Extract to read:
________________________

As for the issue of personal jurisdiction, defendants argue that there exists no personal jurisdiction for either defendant in Mississippi because "Defendant Sacks has seldom, if ever, even visited the State of Mississippi and only a small fraction of Defendant Smith's cases were prosecuted in the State of Mississippi." A federal court sitting in diversity may exercise personal jurisdiction if: (1) the state's long-arm statute applies, as interpreted by the state's courts, and (2) if due process is satisfied under the Fourteenth Amendment. Allred v. Moore & Peterson, 117 F.3d 278, 281 (5th Cir.1997). Mississippi's long-arm statute provides for an exercise of jurisdiction over a nonresident "who shall make a contract with a resident of this state to be performed in whole or in part by any party in this state, or who shall commit a tort in whole or in part in this state against a resident or nonresident of this state, or who shall do any business or perform any character of work or service in this state. . . ." Miss.Code Ann. § 13-3-57. Here, plaintiff, a Mississippi resident, alleges that defendants made a contract with him that was to be performed, at least in part, in Mississippi; that defendants committed a tort against him, intentional infliction of emotional distress, which resulted in injury to him in Mississippi; and that defendants, as practicing attorneys who have represented clients in Mississippi, have thus also done business in this state. Defendants are subject to jurisdiction under the Mississippi long-arm statute.

________________________

According to the passage on personal jurisdiction, why are the defendants subject to jurisdiction under Mississippi's long-arm statute? Answer in one to three sentences. The lines that come after this passage have no connection to it.

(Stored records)
________________________

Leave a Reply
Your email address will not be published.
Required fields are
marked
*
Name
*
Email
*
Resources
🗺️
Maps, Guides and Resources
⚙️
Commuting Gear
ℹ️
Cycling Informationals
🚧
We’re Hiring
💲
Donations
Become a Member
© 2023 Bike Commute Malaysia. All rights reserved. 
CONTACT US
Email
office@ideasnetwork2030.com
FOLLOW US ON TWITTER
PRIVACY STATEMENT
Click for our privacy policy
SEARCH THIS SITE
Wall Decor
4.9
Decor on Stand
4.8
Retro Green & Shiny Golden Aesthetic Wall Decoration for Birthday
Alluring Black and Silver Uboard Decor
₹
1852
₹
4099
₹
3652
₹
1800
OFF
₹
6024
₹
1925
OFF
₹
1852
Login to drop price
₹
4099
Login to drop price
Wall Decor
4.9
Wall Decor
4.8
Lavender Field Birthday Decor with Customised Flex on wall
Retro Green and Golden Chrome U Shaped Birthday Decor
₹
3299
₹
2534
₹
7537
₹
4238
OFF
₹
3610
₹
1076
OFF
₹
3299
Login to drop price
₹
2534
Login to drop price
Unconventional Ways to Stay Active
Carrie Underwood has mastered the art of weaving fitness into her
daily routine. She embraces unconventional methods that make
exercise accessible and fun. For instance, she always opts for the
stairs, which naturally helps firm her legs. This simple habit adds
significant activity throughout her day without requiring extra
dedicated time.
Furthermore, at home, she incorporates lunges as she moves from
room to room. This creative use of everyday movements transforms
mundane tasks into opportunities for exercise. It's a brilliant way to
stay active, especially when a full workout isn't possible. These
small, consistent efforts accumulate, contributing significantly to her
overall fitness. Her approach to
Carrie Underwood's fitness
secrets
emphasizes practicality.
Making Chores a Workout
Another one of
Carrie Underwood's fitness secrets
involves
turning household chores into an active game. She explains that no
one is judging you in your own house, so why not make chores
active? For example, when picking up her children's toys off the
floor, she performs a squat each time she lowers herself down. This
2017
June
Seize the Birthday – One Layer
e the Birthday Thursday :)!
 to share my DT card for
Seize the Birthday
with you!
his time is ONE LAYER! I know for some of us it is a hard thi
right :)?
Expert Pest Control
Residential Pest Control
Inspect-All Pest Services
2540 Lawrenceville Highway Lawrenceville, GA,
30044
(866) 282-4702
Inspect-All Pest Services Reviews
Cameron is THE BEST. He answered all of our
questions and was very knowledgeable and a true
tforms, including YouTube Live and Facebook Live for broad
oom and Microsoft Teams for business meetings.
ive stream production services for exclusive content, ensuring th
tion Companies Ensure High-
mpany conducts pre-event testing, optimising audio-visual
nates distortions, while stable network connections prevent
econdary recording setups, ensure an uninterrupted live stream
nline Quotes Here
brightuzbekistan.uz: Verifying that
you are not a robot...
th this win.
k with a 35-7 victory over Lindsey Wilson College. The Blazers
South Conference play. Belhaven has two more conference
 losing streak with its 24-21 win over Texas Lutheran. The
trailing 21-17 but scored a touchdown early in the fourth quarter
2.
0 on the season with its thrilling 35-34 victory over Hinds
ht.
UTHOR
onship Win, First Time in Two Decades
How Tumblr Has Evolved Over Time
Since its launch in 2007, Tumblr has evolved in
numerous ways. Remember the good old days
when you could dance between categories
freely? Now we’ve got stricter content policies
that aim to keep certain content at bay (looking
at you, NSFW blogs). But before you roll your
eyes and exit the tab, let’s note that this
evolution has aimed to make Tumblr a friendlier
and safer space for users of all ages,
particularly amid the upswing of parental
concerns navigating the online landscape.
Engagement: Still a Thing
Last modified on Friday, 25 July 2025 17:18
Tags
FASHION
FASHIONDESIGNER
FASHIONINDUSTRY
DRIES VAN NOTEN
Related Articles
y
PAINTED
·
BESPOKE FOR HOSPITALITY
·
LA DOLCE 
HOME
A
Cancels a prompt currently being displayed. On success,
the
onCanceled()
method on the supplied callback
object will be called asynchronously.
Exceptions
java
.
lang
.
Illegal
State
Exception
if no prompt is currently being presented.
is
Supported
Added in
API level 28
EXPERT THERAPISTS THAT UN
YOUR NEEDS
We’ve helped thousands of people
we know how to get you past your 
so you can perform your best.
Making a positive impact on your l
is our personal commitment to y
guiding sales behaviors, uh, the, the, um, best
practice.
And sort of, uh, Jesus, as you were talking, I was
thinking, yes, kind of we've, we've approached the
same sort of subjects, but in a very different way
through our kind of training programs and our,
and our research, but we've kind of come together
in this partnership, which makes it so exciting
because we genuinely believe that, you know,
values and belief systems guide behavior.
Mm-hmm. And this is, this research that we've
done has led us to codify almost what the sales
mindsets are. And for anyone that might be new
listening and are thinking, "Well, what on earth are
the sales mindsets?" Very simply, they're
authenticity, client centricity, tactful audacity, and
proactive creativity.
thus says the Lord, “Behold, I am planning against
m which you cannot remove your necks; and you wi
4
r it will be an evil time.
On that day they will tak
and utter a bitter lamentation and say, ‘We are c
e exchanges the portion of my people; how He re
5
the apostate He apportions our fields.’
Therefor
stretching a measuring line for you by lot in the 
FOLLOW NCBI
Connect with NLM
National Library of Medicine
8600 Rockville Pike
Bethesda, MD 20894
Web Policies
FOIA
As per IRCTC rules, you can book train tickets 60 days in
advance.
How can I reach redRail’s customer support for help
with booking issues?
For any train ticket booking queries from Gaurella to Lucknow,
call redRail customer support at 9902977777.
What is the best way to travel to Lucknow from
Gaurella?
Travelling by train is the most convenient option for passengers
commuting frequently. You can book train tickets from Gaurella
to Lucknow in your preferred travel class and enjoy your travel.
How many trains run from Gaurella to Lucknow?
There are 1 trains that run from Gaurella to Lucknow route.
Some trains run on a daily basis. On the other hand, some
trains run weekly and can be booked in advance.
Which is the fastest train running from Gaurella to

________________________

Written reply: The plaintiff, a Mississippi resident, alleges that the defendants made a contract with him to be performed at least in part in Mississippi. He also alleges that they committed a tort, intentional infliction of emotional distress, that injured him in Mississippi. As practicing attorneys who have represented clients in Mississippi, they have also done business in the state.